Posted December. 27, 2005 03:02,   


President A of a renowned Korean conglomerate has many worries these days. Although his company posted a net profit of 100 billion won this year, he is unsure if such strong earnings will continue over the five to 10 years to come, considering the company’s business structure.

Moreover, he finds it hard to locate new investment targets to bet the company’s future on. Since failed investments entail great responsibilities and new investments may take years to bear fruit, it is difficult to push ahead to make new investments. Even if new investments are decided upon, there remain obstacles as foreign investors, who account for 45 percent of the total shareholders, are sure to protest regarding uncertainty in profitability.

In the end, president A decided to use a quarter of his company’s earnings to repay debts and to pay cash dividends to shareholders.

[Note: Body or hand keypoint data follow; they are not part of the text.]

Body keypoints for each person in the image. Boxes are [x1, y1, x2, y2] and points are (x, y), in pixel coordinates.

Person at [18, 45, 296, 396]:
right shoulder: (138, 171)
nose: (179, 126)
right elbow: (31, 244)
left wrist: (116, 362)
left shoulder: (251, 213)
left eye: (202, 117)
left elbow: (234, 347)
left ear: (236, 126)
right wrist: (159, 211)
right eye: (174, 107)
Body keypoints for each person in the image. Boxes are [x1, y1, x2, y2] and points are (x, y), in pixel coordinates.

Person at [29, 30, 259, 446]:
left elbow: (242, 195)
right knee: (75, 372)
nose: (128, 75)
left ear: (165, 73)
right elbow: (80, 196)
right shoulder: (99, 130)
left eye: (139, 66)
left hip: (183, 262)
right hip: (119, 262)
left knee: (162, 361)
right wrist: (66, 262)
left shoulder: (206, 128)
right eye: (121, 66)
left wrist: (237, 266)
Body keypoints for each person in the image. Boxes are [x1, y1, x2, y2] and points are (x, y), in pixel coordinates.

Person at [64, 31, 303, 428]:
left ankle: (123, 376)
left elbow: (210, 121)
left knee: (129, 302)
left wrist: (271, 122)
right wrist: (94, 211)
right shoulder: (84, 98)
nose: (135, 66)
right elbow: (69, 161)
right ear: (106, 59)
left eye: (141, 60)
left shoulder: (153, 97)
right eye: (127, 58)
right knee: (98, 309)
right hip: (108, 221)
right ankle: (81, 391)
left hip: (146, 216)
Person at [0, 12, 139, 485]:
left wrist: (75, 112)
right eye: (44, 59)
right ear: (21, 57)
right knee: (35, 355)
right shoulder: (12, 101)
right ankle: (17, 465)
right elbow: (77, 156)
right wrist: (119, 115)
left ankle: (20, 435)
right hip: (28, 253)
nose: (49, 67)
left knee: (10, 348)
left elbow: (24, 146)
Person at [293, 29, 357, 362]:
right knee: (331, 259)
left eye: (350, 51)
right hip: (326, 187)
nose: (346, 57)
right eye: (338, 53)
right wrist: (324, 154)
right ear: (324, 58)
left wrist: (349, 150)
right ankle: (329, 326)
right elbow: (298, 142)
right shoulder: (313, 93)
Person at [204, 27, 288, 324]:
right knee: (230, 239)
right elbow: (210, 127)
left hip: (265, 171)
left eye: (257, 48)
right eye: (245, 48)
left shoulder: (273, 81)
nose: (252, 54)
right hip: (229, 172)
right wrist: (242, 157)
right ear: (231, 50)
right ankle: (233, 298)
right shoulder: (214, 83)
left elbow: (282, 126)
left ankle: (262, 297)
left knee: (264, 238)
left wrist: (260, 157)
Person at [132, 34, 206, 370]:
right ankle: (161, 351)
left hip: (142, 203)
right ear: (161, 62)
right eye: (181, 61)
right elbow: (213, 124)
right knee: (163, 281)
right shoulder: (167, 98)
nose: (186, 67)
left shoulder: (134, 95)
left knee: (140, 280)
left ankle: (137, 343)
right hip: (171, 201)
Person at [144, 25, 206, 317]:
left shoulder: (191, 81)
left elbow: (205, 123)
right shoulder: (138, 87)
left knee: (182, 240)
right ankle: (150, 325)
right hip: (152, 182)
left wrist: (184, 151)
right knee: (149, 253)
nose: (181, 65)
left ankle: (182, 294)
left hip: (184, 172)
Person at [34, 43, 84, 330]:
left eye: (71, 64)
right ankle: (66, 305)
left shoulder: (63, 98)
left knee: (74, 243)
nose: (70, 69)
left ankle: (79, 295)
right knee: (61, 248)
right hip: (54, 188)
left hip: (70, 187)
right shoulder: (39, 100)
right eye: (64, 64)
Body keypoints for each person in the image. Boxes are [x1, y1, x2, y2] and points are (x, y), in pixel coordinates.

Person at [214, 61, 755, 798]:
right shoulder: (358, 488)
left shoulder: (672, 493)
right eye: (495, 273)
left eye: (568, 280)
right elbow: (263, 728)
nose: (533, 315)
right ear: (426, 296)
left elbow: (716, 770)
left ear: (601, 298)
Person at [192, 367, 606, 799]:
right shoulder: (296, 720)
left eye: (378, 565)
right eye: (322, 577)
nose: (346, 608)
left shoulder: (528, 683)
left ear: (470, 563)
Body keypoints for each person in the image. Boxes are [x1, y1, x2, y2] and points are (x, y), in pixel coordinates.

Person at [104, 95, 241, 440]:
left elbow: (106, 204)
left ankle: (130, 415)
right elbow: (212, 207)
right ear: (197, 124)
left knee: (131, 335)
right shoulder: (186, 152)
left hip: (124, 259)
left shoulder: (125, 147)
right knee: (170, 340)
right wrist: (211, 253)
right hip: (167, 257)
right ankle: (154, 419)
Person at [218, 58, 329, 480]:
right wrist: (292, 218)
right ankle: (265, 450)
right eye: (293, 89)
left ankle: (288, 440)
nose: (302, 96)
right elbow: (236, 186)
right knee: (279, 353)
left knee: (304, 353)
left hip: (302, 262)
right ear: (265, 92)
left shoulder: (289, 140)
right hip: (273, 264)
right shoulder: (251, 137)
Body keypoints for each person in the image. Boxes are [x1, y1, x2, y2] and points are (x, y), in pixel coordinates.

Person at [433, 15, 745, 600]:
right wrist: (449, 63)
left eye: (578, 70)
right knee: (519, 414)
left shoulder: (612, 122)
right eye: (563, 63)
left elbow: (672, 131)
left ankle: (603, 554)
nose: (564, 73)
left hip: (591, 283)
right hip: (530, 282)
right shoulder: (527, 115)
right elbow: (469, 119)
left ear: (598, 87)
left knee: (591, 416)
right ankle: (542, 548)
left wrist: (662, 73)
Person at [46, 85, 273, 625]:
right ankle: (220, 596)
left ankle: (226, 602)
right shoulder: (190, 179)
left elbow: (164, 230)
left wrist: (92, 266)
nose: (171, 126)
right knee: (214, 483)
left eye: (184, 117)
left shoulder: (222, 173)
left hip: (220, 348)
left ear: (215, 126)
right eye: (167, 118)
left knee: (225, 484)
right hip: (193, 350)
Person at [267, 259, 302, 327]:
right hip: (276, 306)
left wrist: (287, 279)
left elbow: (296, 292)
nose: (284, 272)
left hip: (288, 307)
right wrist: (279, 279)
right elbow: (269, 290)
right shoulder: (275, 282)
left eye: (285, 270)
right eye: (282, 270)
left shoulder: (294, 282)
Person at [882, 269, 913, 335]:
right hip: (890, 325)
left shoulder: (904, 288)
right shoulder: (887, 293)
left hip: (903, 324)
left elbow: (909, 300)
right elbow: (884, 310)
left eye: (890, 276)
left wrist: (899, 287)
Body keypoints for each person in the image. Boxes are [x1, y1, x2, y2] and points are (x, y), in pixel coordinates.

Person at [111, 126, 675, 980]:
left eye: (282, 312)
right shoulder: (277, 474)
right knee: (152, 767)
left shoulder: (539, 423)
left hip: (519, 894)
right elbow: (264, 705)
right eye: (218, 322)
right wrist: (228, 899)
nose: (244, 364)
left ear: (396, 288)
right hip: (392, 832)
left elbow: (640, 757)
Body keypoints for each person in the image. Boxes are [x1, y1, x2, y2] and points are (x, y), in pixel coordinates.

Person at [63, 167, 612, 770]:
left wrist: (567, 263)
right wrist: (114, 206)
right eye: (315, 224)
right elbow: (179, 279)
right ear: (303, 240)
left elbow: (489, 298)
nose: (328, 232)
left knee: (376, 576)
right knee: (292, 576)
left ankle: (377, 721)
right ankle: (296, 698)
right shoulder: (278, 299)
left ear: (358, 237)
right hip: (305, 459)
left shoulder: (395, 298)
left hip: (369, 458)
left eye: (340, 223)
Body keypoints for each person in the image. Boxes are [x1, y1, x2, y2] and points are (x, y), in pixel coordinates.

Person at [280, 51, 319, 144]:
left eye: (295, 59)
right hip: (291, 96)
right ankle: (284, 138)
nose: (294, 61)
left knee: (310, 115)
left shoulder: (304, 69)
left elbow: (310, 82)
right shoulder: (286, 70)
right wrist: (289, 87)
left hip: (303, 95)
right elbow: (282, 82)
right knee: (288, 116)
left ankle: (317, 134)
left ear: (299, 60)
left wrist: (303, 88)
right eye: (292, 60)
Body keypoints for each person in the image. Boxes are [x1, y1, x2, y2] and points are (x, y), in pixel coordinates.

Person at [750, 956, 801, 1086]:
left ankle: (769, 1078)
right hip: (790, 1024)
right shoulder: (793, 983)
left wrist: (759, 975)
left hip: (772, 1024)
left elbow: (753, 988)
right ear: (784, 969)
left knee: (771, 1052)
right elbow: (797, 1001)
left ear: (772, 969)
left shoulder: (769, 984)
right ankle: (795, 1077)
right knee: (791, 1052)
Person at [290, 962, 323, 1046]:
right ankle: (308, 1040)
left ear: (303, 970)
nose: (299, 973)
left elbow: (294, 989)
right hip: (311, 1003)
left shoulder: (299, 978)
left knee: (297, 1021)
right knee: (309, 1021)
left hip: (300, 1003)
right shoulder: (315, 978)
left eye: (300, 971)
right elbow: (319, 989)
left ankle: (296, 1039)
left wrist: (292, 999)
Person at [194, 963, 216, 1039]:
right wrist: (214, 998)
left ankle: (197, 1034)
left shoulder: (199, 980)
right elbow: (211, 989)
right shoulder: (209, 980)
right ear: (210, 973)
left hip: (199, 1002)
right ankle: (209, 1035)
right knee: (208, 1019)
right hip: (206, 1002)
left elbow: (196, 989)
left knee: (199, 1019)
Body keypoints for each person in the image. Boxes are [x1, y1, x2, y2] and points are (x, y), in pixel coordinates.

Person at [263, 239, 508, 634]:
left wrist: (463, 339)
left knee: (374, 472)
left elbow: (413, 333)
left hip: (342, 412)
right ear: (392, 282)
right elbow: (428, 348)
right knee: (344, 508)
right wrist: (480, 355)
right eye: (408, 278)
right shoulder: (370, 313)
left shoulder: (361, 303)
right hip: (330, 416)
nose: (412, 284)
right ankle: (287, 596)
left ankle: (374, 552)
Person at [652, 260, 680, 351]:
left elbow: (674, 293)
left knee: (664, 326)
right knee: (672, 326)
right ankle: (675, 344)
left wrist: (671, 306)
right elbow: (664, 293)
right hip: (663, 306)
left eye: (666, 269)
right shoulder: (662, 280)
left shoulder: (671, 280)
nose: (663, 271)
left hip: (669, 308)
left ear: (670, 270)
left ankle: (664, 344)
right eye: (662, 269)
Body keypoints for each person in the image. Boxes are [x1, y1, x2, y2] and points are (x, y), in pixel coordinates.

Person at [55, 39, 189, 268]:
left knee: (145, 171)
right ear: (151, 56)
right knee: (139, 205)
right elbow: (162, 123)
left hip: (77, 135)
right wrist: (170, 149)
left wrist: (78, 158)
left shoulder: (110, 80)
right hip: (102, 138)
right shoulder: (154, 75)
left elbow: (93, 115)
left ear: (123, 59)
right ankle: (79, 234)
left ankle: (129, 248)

The rest will be held in the company as retained earnings.

President A’s decision demonstrates why investments, the engine of future growth, are quickly diminishing.

New facility investments with long-term perspective are crucial for Korea’s economy to make a leap forward, but in reality, things are going in the opposite direction.

According to the Ministry of Finance and Economy and Bank of Korea’s announcement made yesterday, Korea’s annual real economic growth rate was 4.5 percent for nine years from 1996, a year after the nation’s per capita income surpassed $10,000, to 2004. In the meantime, however, facility investments grew by a mere 0.5 percent.

On the contrary, advanced nations annualized facility investment growth was higher than economic growth during the period when their per capita income rose from $10,000 to $20,000. For instance, facility investments increased on average by 4.8 percent in the U.S., 4.5 percent in the U.K., 8.8 percent in Japan and 10.8 percent in Singapore.

Korea’s facility investments compared to GDP is continuing to decline below 10 percent after falling to 9.6 percent in 2003, 9.2 percent in 2004 and 9.0 percent this year through September.

Although facility investments compared to GDP was 14.1 percent in 1995 and 1996, and plunged to 8.4 percent in 1998 after the financial crisis, it soon recovered to record more than 10 percent from 1999 to 2002.

When companies don’t make facility investments, their products can lose competitiveness and the number of new employees can be reduced, thereby undermining the growth potential of the economy as a whole.

There are concerns that if more companies choose to focus on cutting costs rather than on increasing sales by making new investments, “jobless growth” is likely to persist in the economy.

“It is worrisome that Korean firms seem to see little merit in making domestic investments. The government must introduce aggressive deregulation to boost domestic investment and attract foreign investment by improving the investment environment in Free Economic Zones,” says Professor Chang Se-jin of Korea University.